Dataset records:
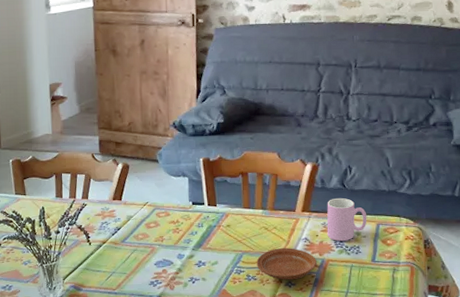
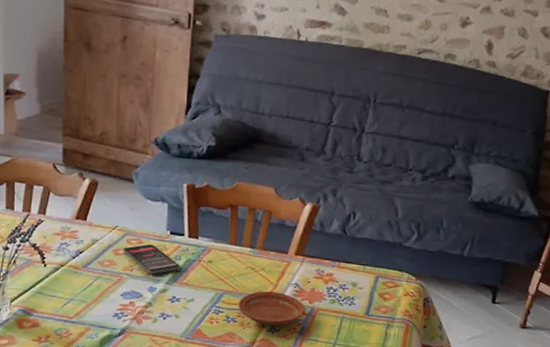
smartphone: none [154,215,203,243] -> present [123,244,180,275]
cup: present [327,198,367,242] -> none [320,244,367,291]

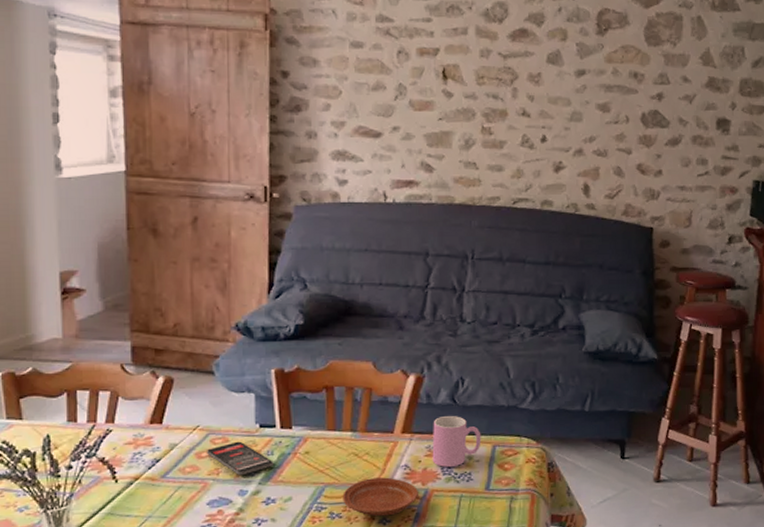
cup: none [320,244,367,291] -> present [432,416,481,468]

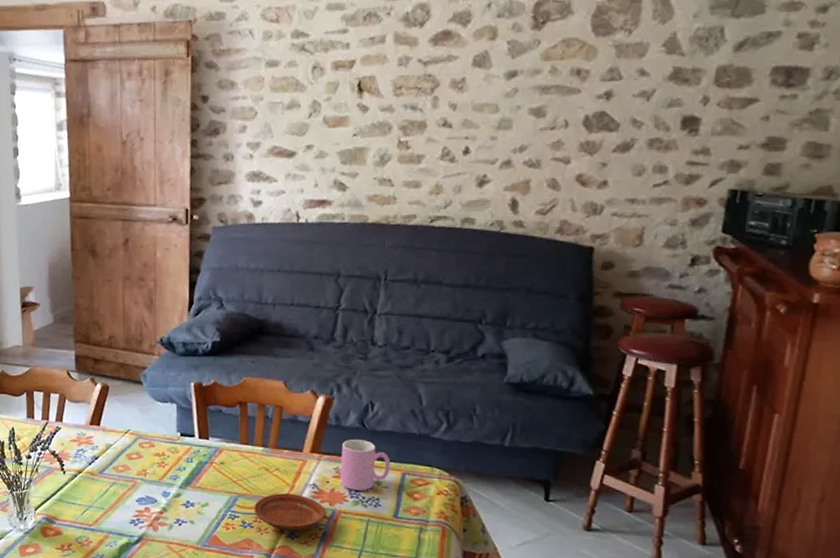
smartphone: present [207,441,274,476] -> none [136,447,192,479]

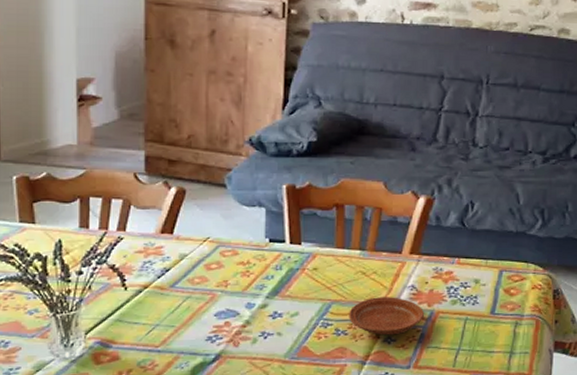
cup: present [340,440,391,491] -> none [439,239,489,290]

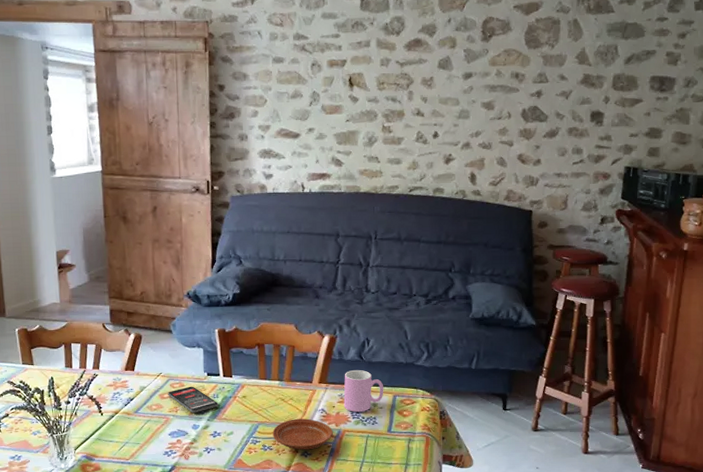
smartphone: none [216,255,282,289] -> present [168,386,219,414]
cup: none [439,239,489,290] -> present [343,370,384,413]

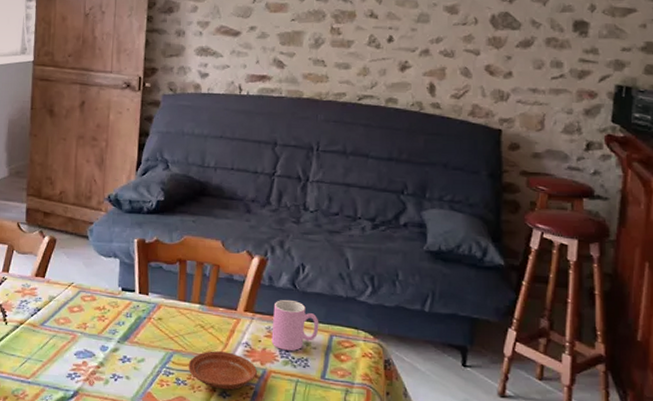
smartphone: present [168,386,219,414] -> none [78,301,131,333]

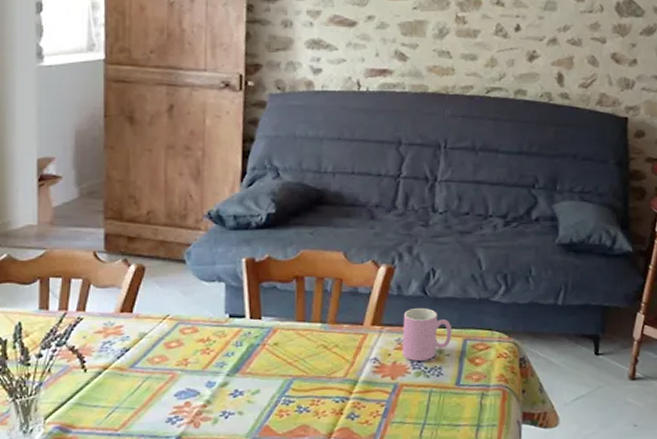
plate: present [188,351,257,390] -> none [311,370,387,411]

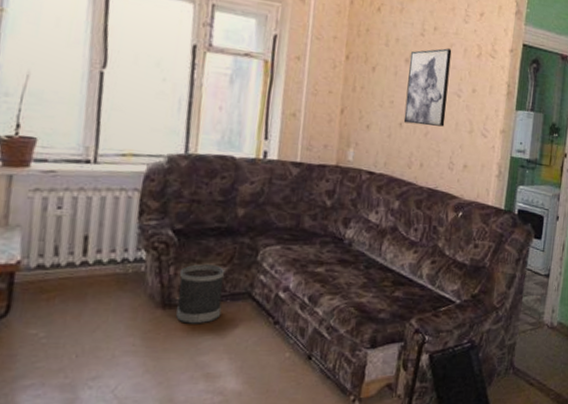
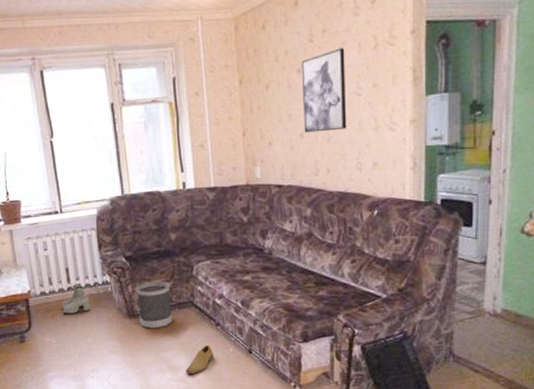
boots: none [66,257,111,298] -> present [62,284,91,314]
shoe: none [225,347,266,385] -> present [185,344,214,375]

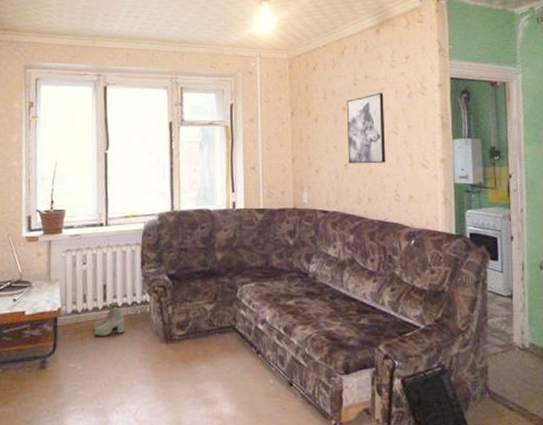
wastebasket: present [136,282,173,329] -> none [176,303,213,356]
shoe: present [185,344,214,375] -> none [221,375,253,410]

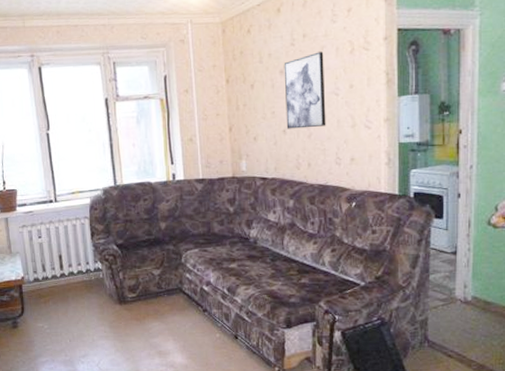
boots: present [94,302,125,336] -> none [54,270,82,300]

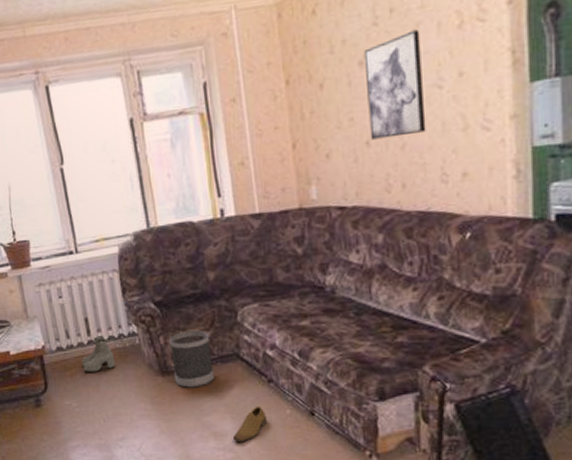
boots: none [54,270,82,300] -> present [82,336,116,372]
wastebasket: none [126,269,162,315] -> present [168,331,215,388]
shoe: none [173,330,202,360] -> present [232,406,268,442]

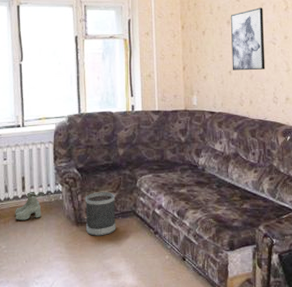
shoe: present [232,406,268,442] -> none [125,252,152,281]

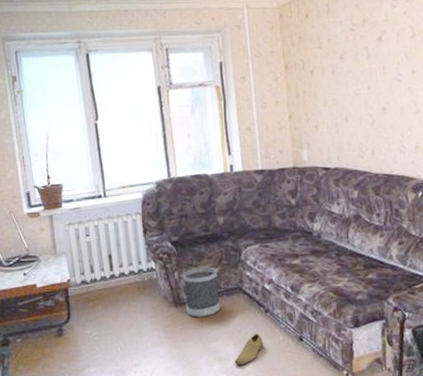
boots: present [15,192,42,220] -> none [104,271,134,304]
shoe: none [125,252,152,281] -> present [234,333,264,366]
wall art: present [230,8,265,71] -> none [343,37,389,117]

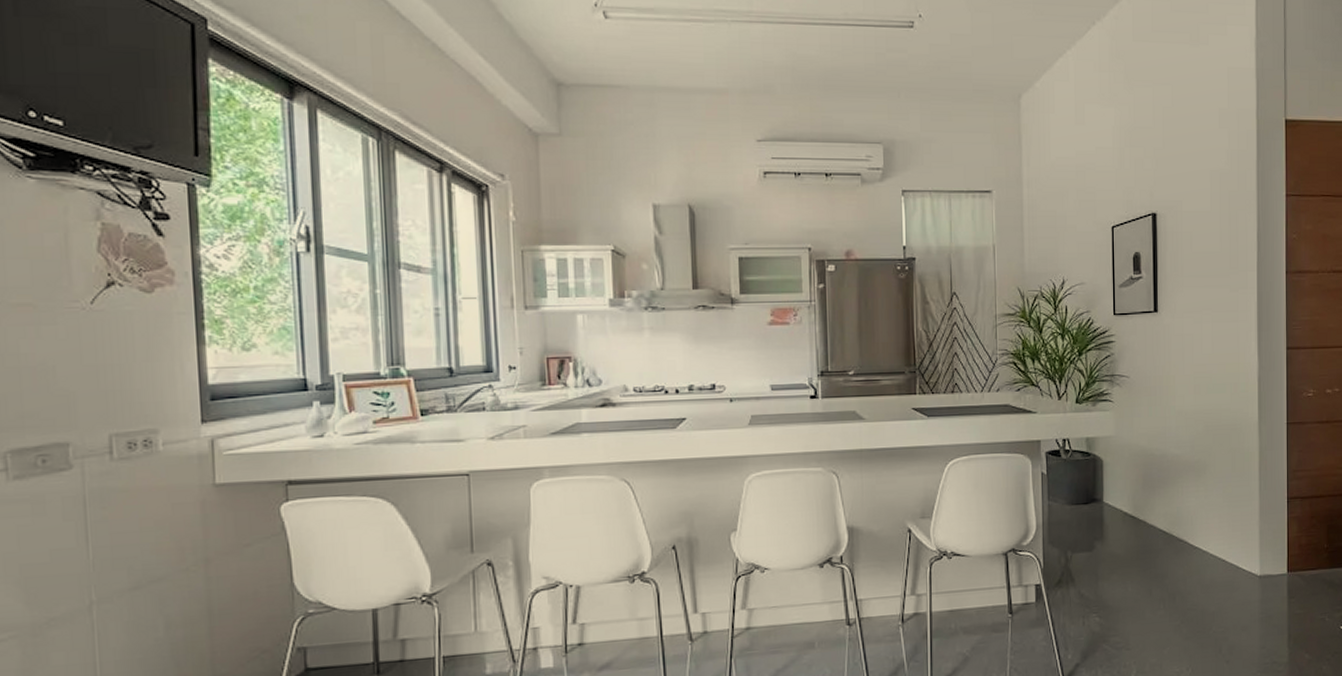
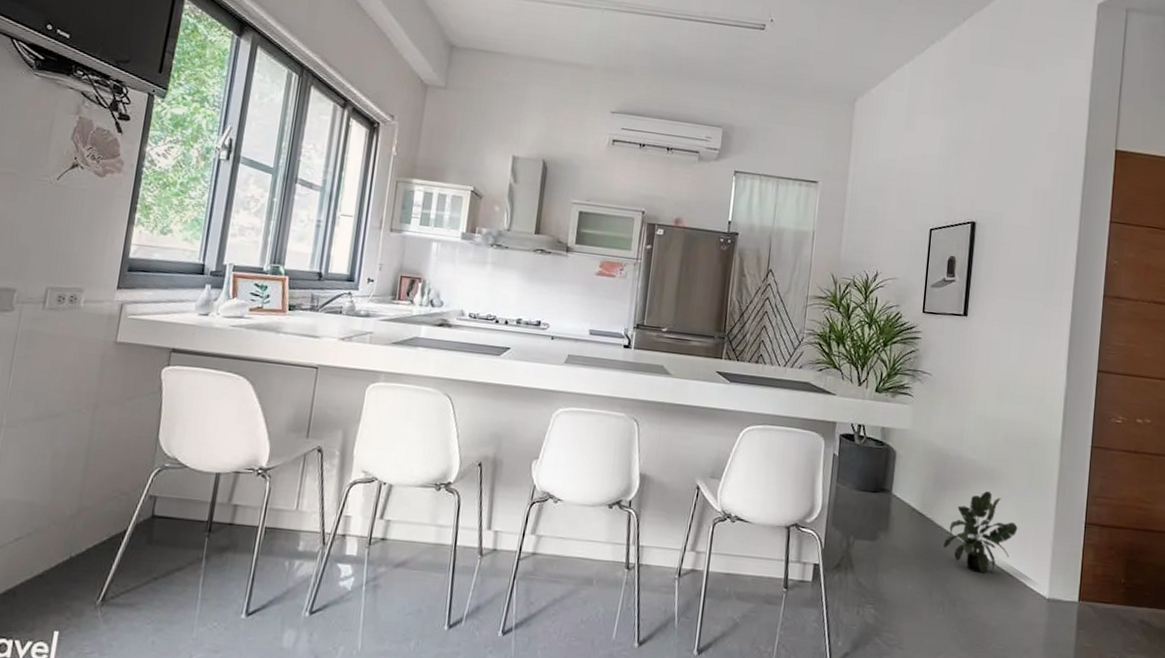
potted plant: none [1157,484,1226,564] -> present [943,491,1018,574]

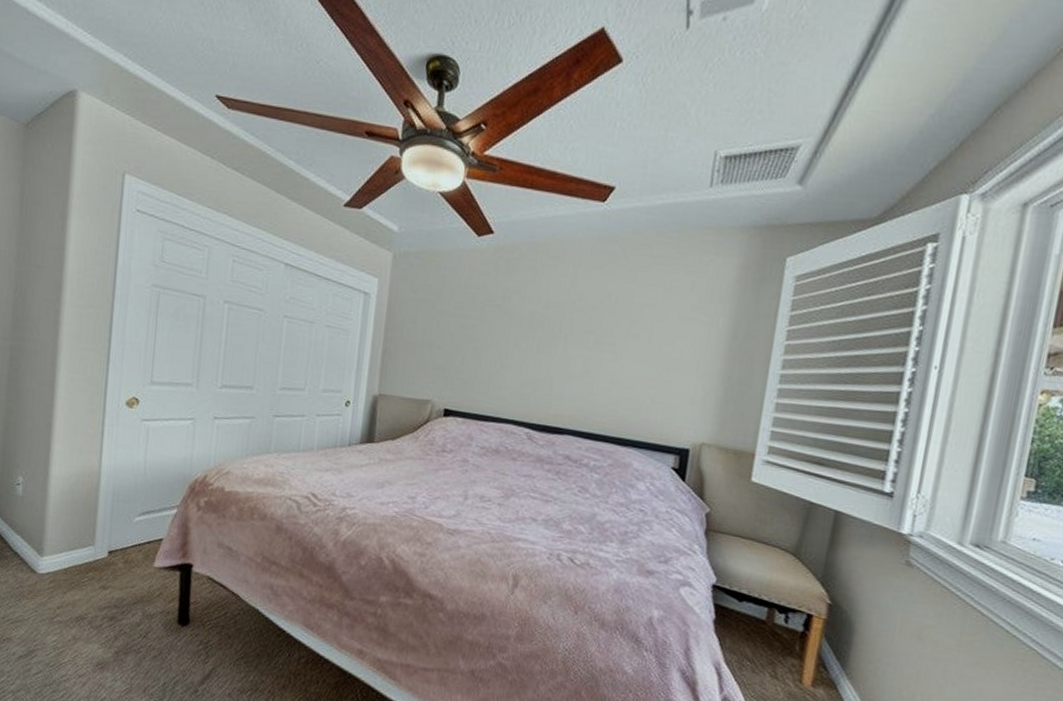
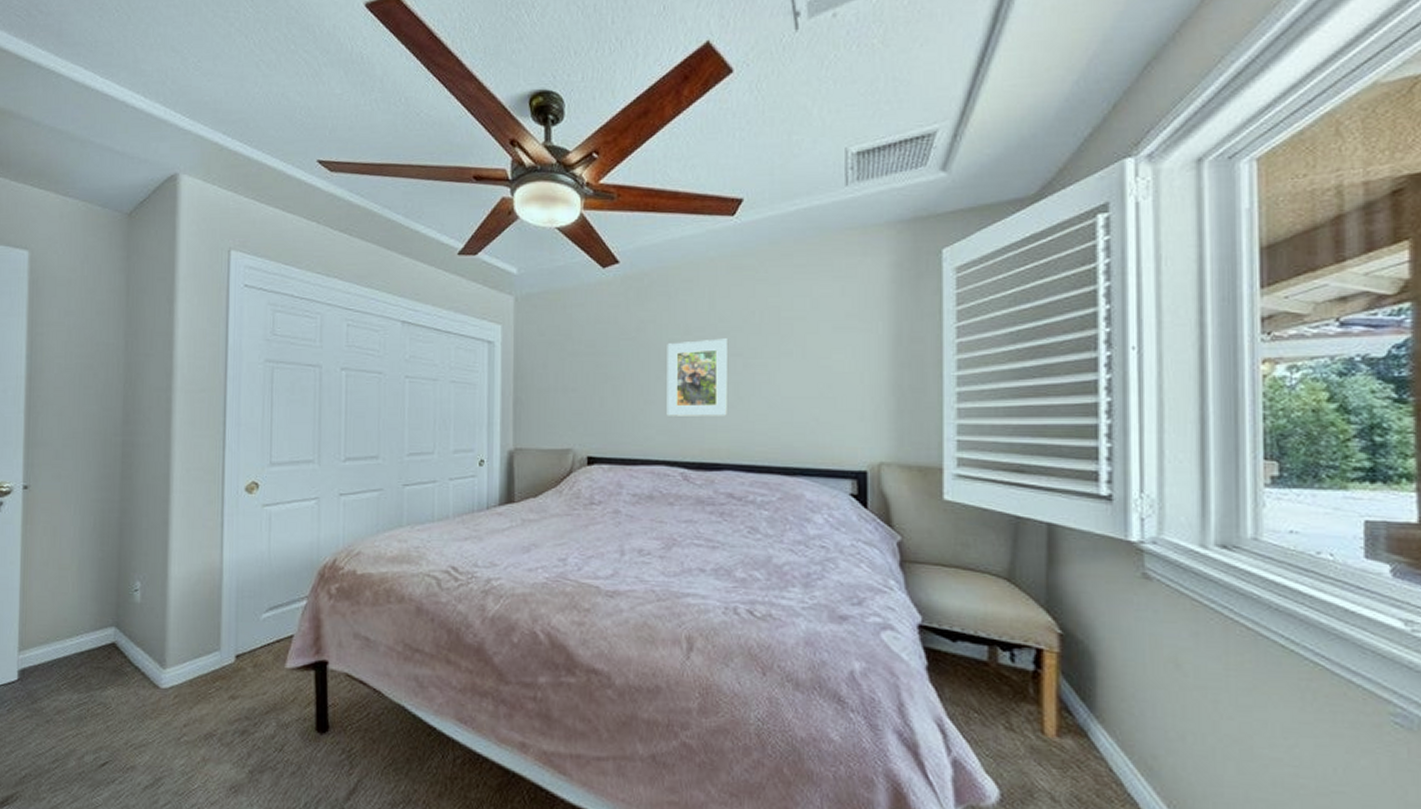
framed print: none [520,314,584,387] -> present [666,338,729,416]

Exercise aim: Repeat every line above exactly, but omit all images.

Task result:
smartphone: none [154,215,203,243] -> present [123,244,180,275]
cup: present [327,198,367,242] -> none [320,244,367,291]

cup: none [320,244,367,291] -> present [432,416,481,468]

smartphone: present [207,441,274,476] -> none [136,447,192,479]

cup: present [340,440,391,491] -> none [439,239,489,290]

smartphone: none [216,255,282,289] -> present [168,386,219,414]
cup: none [439,239,489,290] -> present [343,370,384,413]

smartphone: present [168,386,219,414] -> none [78,301,131,333]

plate: present [188,351,257,390] -> none [311,370,387,411]

boots: none [66,257,111,298] -> present [62,284,91,314]
shoe: none [225,347,266,385] -> present [185,344,214,375]

wastebasket: present [136,282,173,329] -> none [176,303,213,356]
shoe: present [185,344,214,375] -> none [221,375,253,410]

boots: present [94,302,125,336] -> none [54,270,82,300]

boots: none [54,270,82,300] -> present [82,336,116,372]
wastebasket: none [126,269,162,315] -> present [168,331,215,388]
shoe: none [173,330,202,360] -> present [232,406,268,442]

shoe: present [232,406,268,442] -> none [125,252,152,281]

boots: present [15,192,42,220] -> none [104,271,134,304]
shoe: none [125,252,152,281] -> present [234,333,264,366]
wall art: present [230,8,265,71] -> none [343,37,389,117]

potted plant: none [1157,484,1226,564] -> present [943,491,1018,574]

framed print: none [520,314,584,387] -> present [666,338,729,416]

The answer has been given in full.